Balaji Tharaneetharan comes up with the most elegant use of ullankai nellikani (and its larger themes related to the Hastamalaka story) in this scene. A scene from the film within the film neatly establishes how most of these films are nothing but upholders of patriarchy. It wants to ask questions of the producers and filmmakers who take the audience for granted, and it doesn’t shy away from indicting the audience either. Even Parasuraman and Ayya’s family are not spared, for having milked Ayya’s talents. There is a huge turmoil within the Tamil Film Producers’ Council even as Seethakaathi releases today. And in the film, Tharaneetharan shows up this organisation as the joke that it is.

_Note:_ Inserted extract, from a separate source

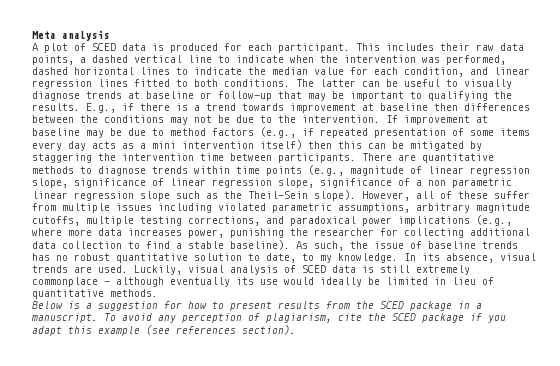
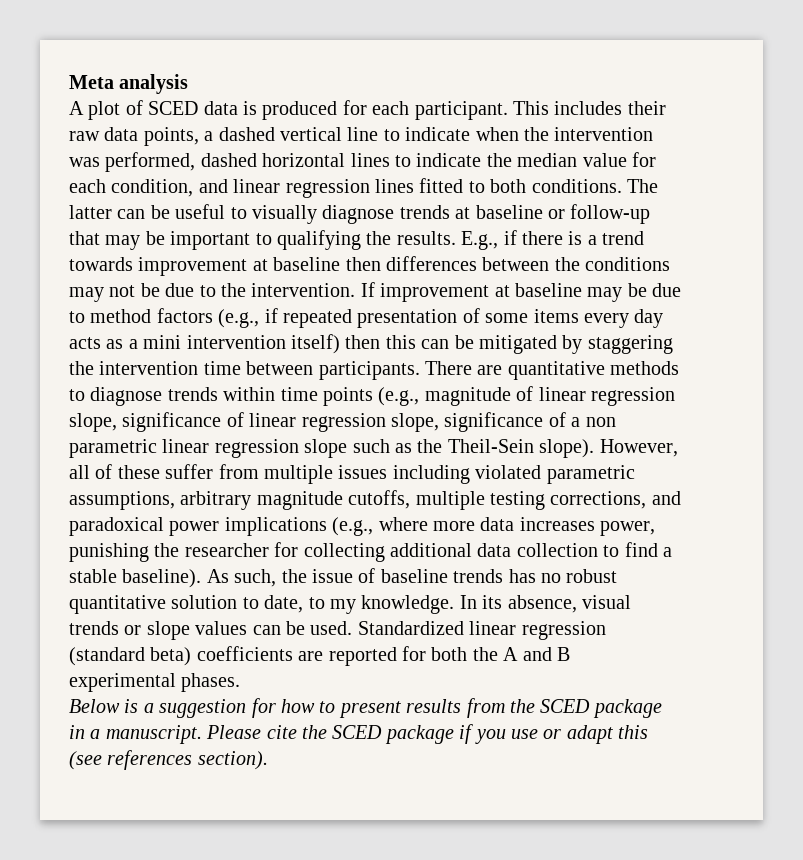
[74,265,470,275] [32,277,494,287] [32,289,158,299] are used. Luckily, visual analysis of SCED data is still extremely commonplace - although eventually its use would ideally be limited in lieu of quantitative methods. -> [124,621,606,640] [69,646,570,666] [69,673,241,692] or slope values can be used. Standardized linear regression (standard beta) coefficients are reported for both the A and B experimental phases.
[104,313,332,323] To avoid any perception of plagiarism, -> [206,725,262,739] Please
(506, 319) none -> [510,729,562,739] use or
[98,326,140,336] example -> (649, 732) none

Seethakaathi is a film where even the metaphor is flesh and blood, which is why the casting of Vijay Sethupathi is its most honest endeavor. The reflexive nature of this film begins with the casting for Ayya Adimoolam. This is a film that takes pot-shots at the actor (or non-actor) in service of his star status. The last of the breed of stars who went the other way around, performing in service of their art and thereby paving way for their star status, were Kamal Haasan and Rajinikanth. And after all these years, we have Vijay Sethupathi, a worthy successor to that trajectory.
Recommended
Sethupathi has had his share of films like ‘Aanavam’ but he is constantly in quest for reinvention, servicing the actor in him while reaping the rewards of a star. No one has attempted this in decades, at least not since the two giants of Tamil cinema and Seethakaathi is another solid evidence in Sethupathi’s filmography. There is a scene where Ayya holds over a post-performance meeting and an actor – Saravanan – tells him that he’ll act just the way Ayya has taught him. Ayya has only one advice – that Saravanan should act like Saravanan. Not like Ayya.
*****
The Seethakaathi review is a Silverscreen original article. It was not paid for or commissioned by anyone associated with the film. Silverscreen.in and its writers do not have any commercial relationship with movies that are reviewed on the site.